‘Please look through these,’ said Leaf. ‘But be prepared.’ ‘I doubt I’ll see anything,’ said Sylvie as she took the glasses. ‘These are cracked!’
‘You will see something and then I’ll explain.’ Leaf frowned as a pain shot through her head again. It was different from the pain she’d experienced before. It felt like there was an odd pressure building up inside her skull. Like a sinus pain but in the wrong places.
The mould! It must have gotten into my head already!
‘I really can’t see a thing,’ said Sylvie. She had the glasses on but was not looking out the window.
‘The window!’ urged Leaf, but she suddenly felt desperate and uncertain.
What if Dr Scamandros’s glasses only worked for her?
Thirteen
LIEUTENANT CORBIE LOWERED his perspective glass and rubbed his right eye. It was sore from looking through the telescope for so long. For a whole afternoon, he and his troop of Borderers had been watching and counting the enemy column as it advanced through the pass below them.
‘Add another five thousand to the tally,’ said Corbie to his sergeant, who was keeping count in his notebook. ‘More of the regular Nithlings, arrayed in units of one thousand.’
‘That’s more than twenty-six thousand today, sir,’ said the sergeant. ‘All on the one tile.’
‘It’s scheduled to go east and north at sundown,’ said Corbie, tapping the Ephemeris in its pouch at his side. ‘Shift a few more of them out of the way.’
‘There must be a million of them in the Maze by now,’ said the sergeant quietly. ‘What happens when every tile is full up with Nithlings? No point moving them around then.’
‘That’s defeatist talk, Sergeant, and I won’t have it,’ snapped Corbie. ‘Anyway, there are still plenty of empty tiles, and the Nithling invasion is being broken up very successfully. Tectonic strategy, as always, is working. And I heard the Second Battalion of the Regiment won another battle yesterday.’

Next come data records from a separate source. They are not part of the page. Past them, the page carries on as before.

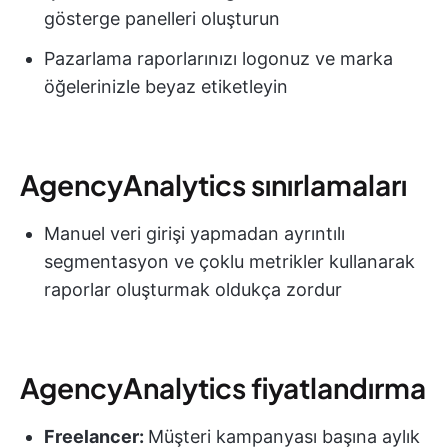
gösterge panelleri oluşturun
Pazarlama raporlarınızı logonuz ve marka
öğelerinizle beyaz etiketleyin
AgencyAnalytics sınırlamaları
Manuel veri girişi yapmadan ayrıntılı
segmentasyon ve çoklu metrikler kullanarak
raporlar oluşturmak oldukça zordur
AgencyAnalytics fiyatlandırma
Freelancer:
Müşteri kampanyası başına aylık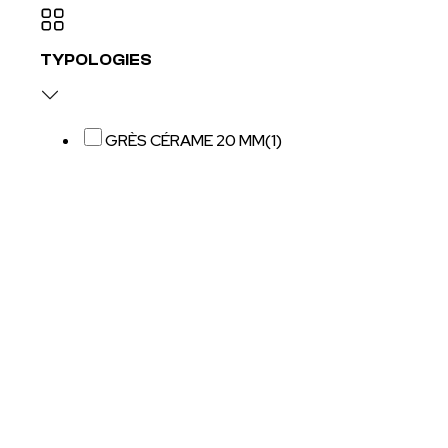
TYPOLOGIES
GRÈS CÉRAME 20 MM
(1)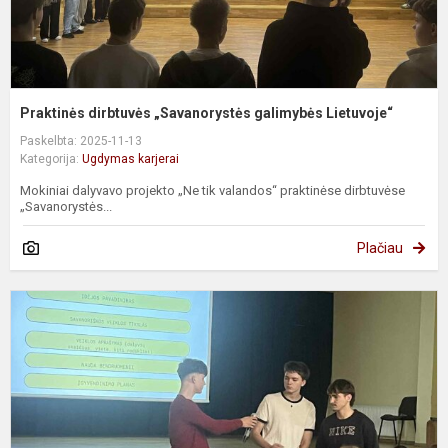
Praktinės dirbtuvės „Savanorystės galimybės Lietuvoje“
Paskelbta: 2025-11-13
Kategorija:
Ugdymas karjerai
Mokiniai dalyvavo projekto „Ne tik valandos“ praktinėse dirbtuvėse
„Savanorystės...
Plačiau
S
p
„
n
v
p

Corbie did not mention the fact that the XIXth Cohort of the Legion had almost lost a battle the day before yesterday. While the Nithling forces were being broken up every sundown when the tiles shifted them away, there were many tiles where there were very large numbers of Nithlings. Sometimes these tiles had to be cleared or retaken because they were scheduled to come close to GHQ or one of the other fixed positions.

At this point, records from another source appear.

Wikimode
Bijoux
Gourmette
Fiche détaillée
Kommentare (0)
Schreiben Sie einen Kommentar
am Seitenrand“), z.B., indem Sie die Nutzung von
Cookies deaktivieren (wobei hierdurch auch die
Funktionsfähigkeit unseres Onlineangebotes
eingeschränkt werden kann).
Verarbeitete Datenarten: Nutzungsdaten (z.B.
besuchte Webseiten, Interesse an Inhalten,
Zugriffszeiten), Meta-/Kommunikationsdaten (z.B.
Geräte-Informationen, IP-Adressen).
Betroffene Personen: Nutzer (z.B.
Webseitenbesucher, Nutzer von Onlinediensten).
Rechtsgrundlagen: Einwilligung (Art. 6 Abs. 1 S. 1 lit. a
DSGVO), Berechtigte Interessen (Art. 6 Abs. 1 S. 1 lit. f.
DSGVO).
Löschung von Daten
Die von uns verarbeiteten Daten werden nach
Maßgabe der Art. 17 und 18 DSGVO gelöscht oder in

It was six weeks since Corbie and his troops had left the Boundary Fort. That was in Nithling hands now. Though Colonel Nage had been killed with his entire garrison, he had managed to hold the switch room for twelve hours, and the gates had been closed. But not before four to five hundred thousand Nithlings had come through. And then, a month later, the gates had somehow been opened again, even though this was supposed to be impossible. Tens of thousands more Nithlings had marched in.

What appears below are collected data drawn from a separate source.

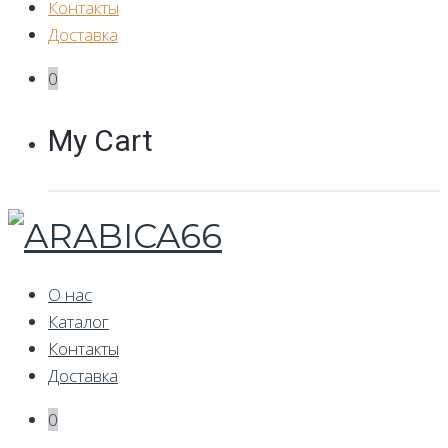
Контакты
Доставка
0
My Cart
О нас
Каталог
Контакты
Доставка
0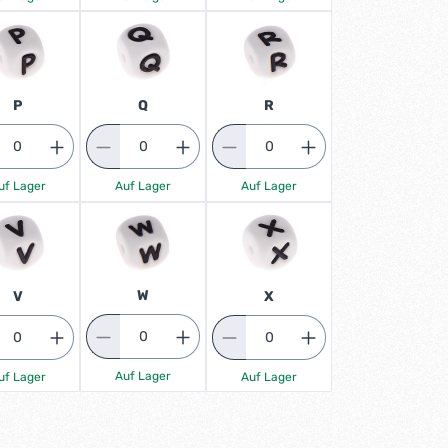
P
R
Q
uf Lager
Auf Lager
Auf Lager
W
V
X
Auf Lager
uf Lager
Auf Lager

Still, as Corbie had reassured the sergeant, the time-honoured tectonic strategy was working. With the tiles moving every sundown and the enemy unable to concentrate its forces, the Army was able to battle the Nithlings piecemeal, winning most of its direct confrontations.
Not that this was enough for Sir Thursday, Corbie had heard. Never even-tempered at the best of times, Sir Thursday was supposed to have become angrier than usual.
Apparently he had even lost his temper with Marshal Dawn and had seriously injured her, after Dawn had questioned some aspect of the Army’s response to this unprecedented invasion and the wisdom of changing the campaign in the first place, so radically and so late.
Corbie reflected that Dawn had been right, of course. It was very strange that the plan had been changed only hours before it commenced. Major Pravuil had been an odd messenger too. He hadn’t seemed quite right to Corbie, like he held some kind of special commission and wasn’t a regular officer at all. It all stank of politics and interference from higher up.
Corbie hated politics.
‘More movement near the tile border,’ called one of the Borderers. ‘And I reckon we’ve been spotted. There’s an officer … superior Nithling, or whatever we’re supposed to call it … directing a squad our way.’
Corbie peered down from the hill. He and his fellow Borderers were concealed among the tumbled rocks at the top, but some movement might have given them away. Or the reflection from his own perspective glass.
Instinctively he looked to the sun. It was near the horizon, making its rickety way down, but there was still half an hour at least till sundown. The tile border, visible to his trained eye as a slightly different tone of colour in the earth, was a hundred yards below them. If the Nithlings did attack, they’d have to make it past that border before dusk, when the tiles moved. Which was possible, Corbie estimated.